DEV Community

Cover image for AWS S3 Files: The Missing Conversation
Dzhuneyt
Dzhuneyt

Posted on • Originally published at dzhuneyt.com

AWS S3 Files: The Missing Conversation

Amazon S3 Files launched on April 7, and the reaction was immediate — nearly universal excitement across the AWS engineering community. And honestly, the excitement is warranted.

Andrew Warfield, VP and Distinguished Engineer at Amazon, framed the vision clearly: "With Tables, Vectors, and now Files, we are consciously changing the surface of S3. It's not just objects — it's evolving to make sure you can work with your data however you need to." That's not a minor product update. That's a platform shift.
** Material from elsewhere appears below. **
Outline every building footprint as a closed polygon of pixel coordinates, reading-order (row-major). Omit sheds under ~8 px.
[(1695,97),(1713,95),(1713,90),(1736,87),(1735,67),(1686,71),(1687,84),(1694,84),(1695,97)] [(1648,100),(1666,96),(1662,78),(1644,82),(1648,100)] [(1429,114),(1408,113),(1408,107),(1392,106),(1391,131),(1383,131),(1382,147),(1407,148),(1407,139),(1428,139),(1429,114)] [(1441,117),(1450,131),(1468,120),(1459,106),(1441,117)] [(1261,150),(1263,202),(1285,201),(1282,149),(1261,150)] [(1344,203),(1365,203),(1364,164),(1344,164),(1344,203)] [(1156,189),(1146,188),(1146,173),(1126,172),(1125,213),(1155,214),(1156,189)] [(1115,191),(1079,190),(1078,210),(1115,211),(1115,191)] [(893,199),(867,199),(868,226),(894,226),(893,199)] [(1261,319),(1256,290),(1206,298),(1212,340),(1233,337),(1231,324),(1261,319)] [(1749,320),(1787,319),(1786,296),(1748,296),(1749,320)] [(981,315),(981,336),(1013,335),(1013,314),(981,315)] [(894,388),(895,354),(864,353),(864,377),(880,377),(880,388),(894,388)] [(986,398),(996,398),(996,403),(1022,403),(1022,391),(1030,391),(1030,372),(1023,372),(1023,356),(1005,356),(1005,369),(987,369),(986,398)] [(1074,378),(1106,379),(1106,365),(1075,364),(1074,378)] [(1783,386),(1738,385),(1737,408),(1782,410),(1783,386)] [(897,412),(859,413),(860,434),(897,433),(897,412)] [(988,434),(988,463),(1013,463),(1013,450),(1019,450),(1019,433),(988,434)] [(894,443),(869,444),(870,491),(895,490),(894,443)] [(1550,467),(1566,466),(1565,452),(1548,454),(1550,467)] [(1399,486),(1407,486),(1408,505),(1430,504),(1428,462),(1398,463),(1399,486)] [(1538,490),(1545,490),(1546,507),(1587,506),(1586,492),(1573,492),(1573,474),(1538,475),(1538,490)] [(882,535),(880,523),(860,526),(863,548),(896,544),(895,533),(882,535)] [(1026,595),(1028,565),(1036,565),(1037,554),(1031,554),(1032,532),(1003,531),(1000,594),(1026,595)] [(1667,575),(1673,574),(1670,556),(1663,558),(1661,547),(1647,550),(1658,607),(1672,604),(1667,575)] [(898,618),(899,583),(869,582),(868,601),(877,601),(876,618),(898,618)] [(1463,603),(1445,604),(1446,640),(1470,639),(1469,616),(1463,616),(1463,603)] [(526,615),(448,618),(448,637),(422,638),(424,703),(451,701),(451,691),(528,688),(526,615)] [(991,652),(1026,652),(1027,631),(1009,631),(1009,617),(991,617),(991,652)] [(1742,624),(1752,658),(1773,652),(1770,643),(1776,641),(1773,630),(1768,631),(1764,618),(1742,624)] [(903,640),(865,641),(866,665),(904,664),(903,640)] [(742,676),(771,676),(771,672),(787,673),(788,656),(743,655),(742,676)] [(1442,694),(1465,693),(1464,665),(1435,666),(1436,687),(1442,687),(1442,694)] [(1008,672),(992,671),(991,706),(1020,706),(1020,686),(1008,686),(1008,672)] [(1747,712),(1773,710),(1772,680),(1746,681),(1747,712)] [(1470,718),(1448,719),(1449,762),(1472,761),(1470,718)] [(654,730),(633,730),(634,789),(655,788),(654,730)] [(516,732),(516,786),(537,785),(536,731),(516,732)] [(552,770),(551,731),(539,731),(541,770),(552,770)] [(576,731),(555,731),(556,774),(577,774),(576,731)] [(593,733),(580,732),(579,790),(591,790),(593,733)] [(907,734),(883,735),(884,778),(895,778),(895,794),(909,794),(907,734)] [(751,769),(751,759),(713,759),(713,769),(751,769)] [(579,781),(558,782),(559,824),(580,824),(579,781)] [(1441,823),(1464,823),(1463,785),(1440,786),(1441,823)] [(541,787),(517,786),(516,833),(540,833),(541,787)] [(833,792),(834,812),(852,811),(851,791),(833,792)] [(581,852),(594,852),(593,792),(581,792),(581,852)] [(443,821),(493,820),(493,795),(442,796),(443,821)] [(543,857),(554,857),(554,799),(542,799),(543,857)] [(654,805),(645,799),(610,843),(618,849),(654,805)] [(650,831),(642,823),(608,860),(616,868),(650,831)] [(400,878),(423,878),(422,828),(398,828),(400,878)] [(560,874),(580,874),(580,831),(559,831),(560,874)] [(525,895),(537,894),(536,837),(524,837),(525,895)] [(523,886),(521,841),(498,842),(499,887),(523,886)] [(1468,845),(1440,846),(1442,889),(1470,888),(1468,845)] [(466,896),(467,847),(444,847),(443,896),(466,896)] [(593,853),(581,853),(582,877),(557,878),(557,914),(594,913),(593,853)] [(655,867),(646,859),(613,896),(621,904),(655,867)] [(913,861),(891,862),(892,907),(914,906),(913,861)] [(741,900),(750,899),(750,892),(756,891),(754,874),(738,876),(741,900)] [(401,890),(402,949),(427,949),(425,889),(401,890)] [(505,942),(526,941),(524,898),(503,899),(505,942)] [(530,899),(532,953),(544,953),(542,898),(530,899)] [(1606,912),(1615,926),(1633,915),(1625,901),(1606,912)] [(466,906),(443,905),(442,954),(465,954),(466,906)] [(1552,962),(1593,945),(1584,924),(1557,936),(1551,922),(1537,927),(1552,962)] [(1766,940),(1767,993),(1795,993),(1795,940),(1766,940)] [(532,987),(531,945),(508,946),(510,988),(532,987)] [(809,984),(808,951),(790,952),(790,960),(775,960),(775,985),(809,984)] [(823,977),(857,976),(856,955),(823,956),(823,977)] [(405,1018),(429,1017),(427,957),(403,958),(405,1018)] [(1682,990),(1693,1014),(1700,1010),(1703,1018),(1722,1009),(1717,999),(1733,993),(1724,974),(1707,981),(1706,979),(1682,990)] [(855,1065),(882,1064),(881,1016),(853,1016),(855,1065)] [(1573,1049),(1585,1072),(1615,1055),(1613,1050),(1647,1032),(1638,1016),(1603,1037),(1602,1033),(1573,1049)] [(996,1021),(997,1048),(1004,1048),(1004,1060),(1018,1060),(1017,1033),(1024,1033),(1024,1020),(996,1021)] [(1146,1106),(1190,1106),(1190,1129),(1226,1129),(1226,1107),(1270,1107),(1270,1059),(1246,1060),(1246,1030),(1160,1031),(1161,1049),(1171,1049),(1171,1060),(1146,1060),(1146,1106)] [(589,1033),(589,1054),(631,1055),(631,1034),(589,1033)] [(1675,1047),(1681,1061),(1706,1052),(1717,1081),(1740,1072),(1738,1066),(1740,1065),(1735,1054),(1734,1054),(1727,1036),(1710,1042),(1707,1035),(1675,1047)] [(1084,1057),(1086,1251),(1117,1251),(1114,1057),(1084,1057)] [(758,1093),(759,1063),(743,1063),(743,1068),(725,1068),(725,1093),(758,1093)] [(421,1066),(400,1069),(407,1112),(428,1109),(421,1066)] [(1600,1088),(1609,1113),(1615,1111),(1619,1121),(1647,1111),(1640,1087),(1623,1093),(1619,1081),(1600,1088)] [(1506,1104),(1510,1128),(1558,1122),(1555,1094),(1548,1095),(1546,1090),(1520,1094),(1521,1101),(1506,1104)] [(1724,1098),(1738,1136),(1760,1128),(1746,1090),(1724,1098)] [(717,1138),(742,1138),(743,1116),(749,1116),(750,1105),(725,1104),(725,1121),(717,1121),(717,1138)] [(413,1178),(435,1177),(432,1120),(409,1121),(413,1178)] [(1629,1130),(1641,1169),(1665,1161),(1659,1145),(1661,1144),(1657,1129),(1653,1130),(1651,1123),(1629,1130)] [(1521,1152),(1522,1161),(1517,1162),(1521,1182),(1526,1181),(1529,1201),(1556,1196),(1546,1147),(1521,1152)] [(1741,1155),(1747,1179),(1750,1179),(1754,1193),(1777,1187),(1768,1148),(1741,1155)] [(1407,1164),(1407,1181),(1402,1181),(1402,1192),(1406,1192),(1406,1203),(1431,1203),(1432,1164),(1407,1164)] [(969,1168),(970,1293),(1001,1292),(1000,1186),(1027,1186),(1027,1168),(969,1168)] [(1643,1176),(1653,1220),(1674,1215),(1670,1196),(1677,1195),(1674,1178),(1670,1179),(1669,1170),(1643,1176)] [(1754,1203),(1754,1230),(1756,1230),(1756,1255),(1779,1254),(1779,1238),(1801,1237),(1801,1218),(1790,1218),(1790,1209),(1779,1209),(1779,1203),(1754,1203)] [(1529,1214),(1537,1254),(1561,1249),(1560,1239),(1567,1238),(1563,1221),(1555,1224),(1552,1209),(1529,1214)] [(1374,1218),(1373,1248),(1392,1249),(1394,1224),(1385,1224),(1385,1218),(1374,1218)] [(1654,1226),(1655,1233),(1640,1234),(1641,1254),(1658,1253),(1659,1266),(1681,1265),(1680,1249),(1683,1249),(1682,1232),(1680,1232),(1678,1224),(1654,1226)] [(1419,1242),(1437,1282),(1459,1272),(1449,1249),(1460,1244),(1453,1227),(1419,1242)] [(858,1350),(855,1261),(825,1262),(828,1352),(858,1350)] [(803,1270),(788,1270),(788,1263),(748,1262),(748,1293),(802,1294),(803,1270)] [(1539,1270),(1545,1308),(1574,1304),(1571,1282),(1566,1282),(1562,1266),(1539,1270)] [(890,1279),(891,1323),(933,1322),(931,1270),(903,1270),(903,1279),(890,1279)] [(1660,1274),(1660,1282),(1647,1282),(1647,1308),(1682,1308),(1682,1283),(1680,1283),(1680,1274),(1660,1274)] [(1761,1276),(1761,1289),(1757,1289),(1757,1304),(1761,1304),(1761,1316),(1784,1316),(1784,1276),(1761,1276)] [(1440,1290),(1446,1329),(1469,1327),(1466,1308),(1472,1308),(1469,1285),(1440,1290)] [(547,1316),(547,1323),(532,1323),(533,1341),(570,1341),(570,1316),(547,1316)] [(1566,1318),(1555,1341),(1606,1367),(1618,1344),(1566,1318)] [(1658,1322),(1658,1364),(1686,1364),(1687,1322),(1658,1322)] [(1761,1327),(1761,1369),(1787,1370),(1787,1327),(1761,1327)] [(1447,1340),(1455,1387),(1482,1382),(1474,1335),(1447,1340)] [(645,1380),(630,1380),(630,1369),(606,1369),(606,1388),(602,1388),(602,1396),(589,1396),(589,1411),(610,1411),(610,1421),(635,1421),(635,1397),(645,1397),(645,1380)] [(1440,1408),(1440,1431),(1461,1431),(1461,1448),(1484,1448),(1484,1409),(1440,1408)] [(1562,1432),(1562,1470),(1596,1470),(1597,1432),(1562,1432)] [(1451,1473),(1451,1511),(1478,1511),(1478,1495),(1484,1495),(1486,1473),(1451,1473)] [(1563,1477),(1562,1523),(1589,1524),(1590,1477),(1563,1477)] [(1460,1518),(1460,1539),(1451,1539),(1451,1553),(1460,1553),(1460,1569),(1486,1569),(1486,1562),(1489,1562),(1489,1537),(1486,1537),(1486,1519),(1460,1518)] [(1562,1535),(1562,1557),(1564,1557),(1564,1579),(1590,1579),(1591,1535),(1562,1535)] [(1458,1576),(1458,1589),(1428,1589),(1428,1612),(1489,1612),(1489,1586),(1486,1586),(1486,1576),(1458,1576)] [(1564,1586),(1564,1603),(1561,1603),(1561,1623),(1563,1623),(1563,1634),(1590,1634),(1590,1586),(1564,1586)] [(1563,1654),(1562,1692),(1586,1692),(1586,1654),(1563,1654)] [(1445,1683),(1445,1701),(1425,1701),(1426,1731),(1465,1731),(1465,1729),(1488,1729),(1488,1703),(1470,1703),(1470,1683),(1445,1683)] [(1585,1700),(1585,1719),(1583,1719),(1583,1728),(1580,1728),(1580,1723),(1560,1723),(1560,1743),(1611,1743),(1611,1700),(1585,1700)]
But as I scrolled through dozens of posts and articles, something stood out: almost nobody had actually tested it. The conversation was full of explainers and excitement, light on hands-on findings. So I spun up a throwaway AWS account, provisioned the infrastructure, and ran it through real file operations. Here's what the conversation is missing.


What S3 Files Actually Is

The short version: S3 Files adds an NFS 4.1/4.2 file system interface on top of your S3 buckets. You mount a bucket, and your tools — cat, ls, python open(), anything that speaks POSIX — can read and write to S3 data directly. Under the hood, it's built on Amazon EFS technology. Your data stays in S3. Actively used files get cached in a high-performance storage layer for low-latency access.

Luc van Donkersgoed, Principal Engineer at PostNL, raised the right question: "Does this finally settle the question 'is it a file or is it an object'?" The answer, as far as I can tell: it's both now, simultaneously, and that's the whole point.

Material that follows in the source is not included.